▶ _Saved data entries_

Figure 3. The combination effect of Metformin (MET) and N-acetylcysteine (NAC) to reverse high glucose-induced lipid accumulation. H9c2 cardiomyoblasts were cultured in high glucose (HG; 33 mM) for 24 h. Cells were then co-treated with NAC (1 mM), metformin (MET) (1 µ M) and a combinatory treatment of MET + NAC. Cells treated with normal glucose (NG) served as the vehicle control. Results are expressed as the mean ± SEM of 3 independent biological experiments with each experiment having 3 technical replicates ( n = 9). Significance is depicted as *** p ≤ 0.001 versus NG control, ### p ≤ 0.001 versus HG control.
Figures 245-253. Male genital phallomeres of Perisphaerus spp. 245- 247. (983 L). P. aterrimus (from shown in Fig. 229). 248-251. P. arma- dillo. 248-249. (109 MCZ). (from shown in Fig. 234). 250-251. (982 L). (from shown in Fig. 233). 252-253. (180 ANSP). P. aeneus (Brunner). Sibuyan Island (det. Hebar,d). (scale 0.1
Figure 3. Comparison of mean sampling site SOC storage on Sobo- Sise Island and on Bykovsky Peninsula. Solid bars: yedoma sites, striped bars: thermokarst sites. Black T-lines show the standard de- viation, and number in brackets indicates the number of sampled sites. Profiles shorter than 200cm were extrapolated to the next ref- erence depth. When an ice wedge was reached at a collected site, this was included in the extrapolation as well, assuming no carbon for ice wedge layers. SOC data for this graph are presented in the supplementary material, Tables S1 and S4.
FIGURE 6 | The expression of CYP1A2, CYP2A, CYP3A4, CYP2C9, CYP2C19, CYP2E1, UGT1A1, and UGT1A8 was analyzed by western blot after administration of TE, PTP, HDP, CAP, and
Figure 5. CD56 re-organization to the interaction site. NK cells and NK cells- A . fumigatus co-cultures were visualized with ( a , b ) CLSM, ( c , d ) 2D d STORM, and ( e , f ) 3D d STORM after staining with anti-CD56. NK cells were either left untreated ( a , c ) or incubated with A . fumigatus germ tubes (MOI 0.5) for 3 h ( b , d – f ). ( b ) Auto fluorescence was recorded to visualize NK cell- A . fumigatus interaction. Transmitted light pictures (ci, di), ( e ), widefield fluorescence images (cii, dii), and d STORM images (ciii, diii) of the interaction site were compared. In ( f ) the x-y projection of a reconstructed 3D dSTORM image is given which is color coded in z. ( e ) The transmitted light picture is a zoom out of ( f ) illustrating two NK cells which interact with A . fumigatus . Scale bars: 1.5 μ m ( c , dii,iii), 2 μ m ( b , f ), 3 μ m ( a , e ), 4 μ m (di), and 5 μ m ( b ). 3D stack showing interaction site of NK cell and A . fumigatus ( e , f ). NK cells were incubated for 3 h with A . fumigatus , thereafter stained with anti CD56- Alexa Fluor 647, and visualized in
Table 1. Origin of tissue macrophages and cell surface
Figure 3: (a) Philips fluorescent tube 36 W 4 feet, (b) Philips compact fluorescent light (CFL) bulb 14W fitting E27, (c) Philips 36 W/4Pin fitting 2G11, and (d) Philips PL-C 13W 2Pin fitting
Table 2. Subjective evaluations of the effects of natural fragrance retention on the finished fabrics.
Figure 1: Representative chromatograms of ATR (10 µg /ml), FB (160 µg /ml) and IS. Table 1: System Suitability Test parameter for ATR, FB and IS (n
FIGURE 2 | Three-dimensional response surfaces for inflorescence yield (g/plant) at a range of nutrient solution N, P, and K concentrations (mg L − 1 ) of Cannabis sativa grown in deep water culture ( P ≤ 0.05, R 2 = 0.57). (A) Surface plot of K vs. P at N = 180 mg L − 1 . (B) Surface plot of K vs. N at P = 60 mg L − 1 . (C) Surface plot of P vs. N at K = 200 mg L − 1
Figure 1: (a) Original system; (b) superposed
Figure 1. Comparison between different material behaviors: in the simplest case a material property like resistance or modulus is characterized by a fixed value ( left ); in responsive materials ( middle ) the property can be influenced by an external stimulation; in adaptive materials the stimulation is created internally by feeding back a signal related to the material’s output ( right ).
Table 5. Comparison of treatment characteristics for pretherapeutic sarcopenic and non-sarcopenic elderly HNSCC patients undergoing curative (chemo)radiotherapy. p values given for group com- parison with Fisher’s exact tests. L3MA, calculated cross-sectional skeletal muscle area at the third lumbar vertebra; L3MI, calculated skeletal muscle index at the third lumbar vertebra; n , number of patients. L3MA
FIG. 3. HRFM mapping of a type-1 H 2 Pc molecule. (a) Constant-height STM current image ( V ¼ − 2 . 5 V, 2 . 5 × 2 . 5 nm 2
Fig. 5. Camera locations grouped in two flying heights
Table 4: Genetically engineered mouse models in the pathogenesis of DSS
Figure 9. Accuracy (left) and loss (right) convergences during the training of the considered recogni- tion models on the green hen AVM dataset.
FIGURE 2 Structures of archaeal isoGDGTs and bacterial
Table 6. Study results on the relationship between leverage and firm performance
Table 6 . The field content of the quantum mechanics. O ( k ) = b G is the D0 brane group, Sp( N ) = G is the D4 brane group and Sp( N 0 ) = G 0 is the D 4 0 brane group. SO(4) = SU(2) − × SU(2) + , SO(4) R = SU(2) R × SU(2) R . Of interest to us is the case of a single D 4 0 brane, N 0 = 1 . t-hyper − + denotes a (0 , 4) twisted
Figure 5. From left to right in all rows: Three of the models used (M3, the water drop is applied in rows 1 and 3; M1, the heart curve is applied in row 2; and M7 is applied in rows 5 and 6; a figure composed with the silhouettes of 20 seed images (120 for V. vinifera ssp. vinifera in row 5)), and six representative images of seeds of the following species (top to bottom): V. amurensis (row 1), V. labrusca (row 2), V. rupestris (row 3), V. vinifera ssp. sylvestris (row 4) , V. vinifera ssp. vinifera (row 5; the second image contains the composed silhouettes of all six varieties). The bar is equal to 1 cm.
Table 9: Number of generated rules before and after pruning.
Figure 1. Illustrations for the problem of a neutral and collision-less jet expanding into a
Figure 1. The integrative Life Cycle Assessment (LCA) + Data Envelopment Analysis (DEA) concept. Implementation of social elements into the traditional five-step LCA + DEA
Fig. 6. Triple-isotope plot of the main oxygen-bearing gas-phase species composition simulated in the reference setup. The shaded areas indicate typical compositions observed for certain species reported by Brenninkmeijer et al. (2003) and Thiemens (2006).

▶ _Task_
Among the records above, a stretch begins at the line containing "Table 2. Subjective" and ends at the line containing "Figure 1: Representative". Restate that stretch word for word, and nothing else.

▶ _Problem solution_
Table 2. Subjective evaluations of the effects of natural fragrance retention on the finished fabrics.
Figure 1: Representative chromatograms of ATR (10 µg /ml), FB (160 µg /ml) and IS. Table 1: System Suitability Test parameter for ATR, FB and IS (n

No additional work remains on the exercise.